I am listening to an audiobook about battling aliens, so the word comes up a lot (as eye-kor, a pronunciation I find a bit jarring), which is what made me ask. It’s definitely not a word you hear a lot.
Scottish. I'd say ick-or, but I've never much thought about the pronunciation. Perhaps there's a transatlantic difference, in the same way that Americans say 'eye-ran' or 'eye-raq'.
@riggbeck Well, this was my first hypothesis, but the majority of respondents are somewhere in the U.K. and they majority answer is eye….
(not all Americans do the eye-ran thing either)
According to the Cambridge English Dictionary, it's pronounced the same way in the UK and US, which surprised me. But I'll stick with ick-or.
@riggbeck It’s the closest to the Greek, so it makes the most sense to me.
(But I am not here to tell people how to pronounce words.)
@CommonMugwort ee-chhor
From Greek, innit
@matthewskelton : D
Possibly pre-Greek, apparently.
@CommonMugwort
English.
Grew up with "eye-kor"; usually in "re-told for children" Greek myths but also in a biological or botanical context; became aware of Greek pronunciation some time later.
@CommonMugwort Short i, USA, GenX (but grew up in an insular American Evangelical environment in Central America; my wife says I grew up in the 1950s).
@ossobuffo I honestly think that’s how Americans said it when we were kids!
@CommonMugwort I don’t think I ever heard the word spoken aloud until adulthood. It’s entirely possible I’ve still never heard it; only read it (most notable in The Graveyard Book).
@ossobuffo It’s possible I’m projecting the Greek pronunciation onto my American childhood.

*WORK INSTRUCTION*: Please write what comes next in the pronunciation thread above, picking up after its last post.

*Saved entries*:
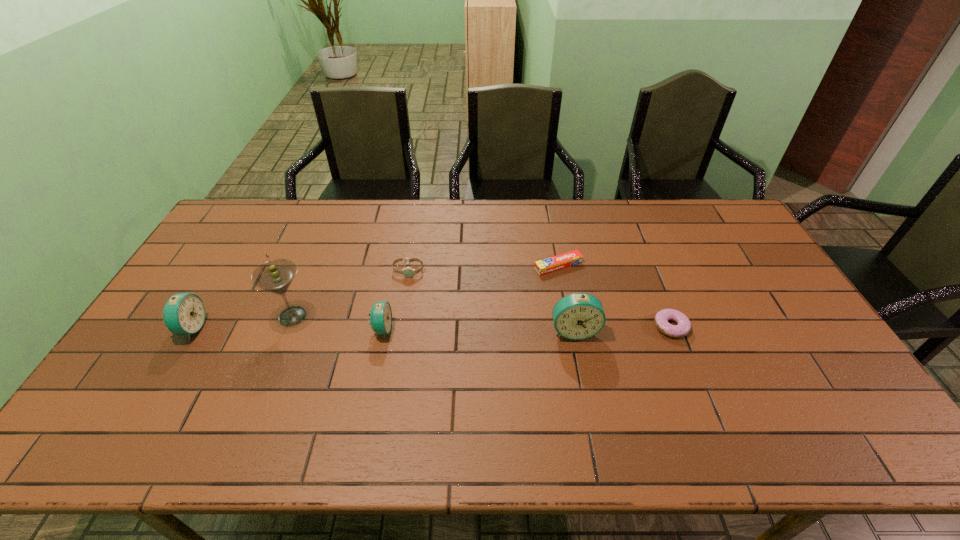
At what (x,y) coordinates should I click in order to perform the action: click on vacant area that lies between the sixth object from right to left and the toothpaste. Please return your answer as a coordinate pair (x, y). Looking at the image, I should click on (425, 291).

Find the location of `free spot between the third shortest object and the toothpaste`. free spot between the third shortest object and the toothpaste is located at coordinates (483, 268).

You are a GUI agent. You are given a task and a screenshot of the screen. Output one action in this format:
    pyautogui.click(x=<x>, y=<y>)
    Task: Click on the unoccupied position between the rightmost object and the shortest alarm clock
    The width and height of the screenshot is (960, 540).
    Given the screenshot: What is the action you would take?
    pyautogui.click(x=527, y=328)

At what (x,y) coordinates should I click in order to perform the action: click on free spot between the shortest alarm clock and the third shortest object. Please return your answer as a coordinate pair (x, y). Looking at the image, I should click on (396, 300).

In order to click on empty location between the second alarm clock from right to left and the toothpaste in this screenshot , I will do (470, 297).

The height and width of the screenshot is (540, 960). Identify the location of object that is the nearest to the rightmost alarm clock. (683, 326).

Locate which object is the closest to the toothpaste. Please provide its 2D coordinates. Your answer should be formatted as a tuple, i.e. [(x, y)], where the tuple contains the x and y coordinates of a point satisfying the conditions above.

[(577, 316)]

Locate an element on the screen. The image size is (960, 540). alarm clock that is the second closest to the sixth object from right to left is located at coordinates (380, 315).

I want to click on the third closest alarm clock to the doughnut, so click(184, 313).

--

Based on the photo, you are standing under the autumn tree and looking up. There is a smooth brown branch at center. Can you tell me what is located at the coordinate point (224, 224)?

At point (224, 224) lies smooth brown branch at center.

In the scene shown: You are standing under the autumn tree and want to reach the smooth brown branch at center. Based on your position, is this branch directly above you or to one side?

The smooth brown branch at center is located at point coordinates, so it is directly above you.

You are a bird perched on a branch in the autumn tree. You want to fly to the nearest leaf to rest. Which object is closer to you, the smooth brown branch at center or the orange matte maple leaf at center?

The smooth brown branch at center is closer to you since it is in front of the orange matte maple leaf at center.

*ANSWER TO THIS PROBLEM*:
It’s true I wouldn’t have heard it often, if at all.
@CommonMugwort
Ich-or (guttural ch)
Ireland
@CommonMugwort eye-kor. UK. Not aware, until you asked, that others use a different pronunciation (it's not exactly a commonly spoken word)
@CommonMugwort Eye-kor is the only pronunciation I've ever heard and I was brought up in Scotland. It's also the pronunciation both my UK and US dictionaries give.
I believe it's acceptable for the long i to become short in the adjectival form, ichorous, although I'd prefer to keep it long myself (not that I've ever said that word aloud!).
@bodhipaksa Thanks! It’s a Greek (or possibly pre Greek) word, spelled with an ι (iota) so I can’t bring myself to use it the long “i”.
@CommonMugwort Do you also pronounce the "ch" as a χ?
Not knowing how Ancient Greeks would have pronounced it I treat it as an English word derived from Greek, rather than as a Greek word.
@bodhipaksa I aspirate it a bit, yes.
It’s not like I go around pronouncing ‘dinosaur’ Dee-noh-savr, I do understand that languages make words their own, but for some reason eye-chor really gets to me (see also ee-ros for Eros). Hmmm, maybe because it’s the very start of the word.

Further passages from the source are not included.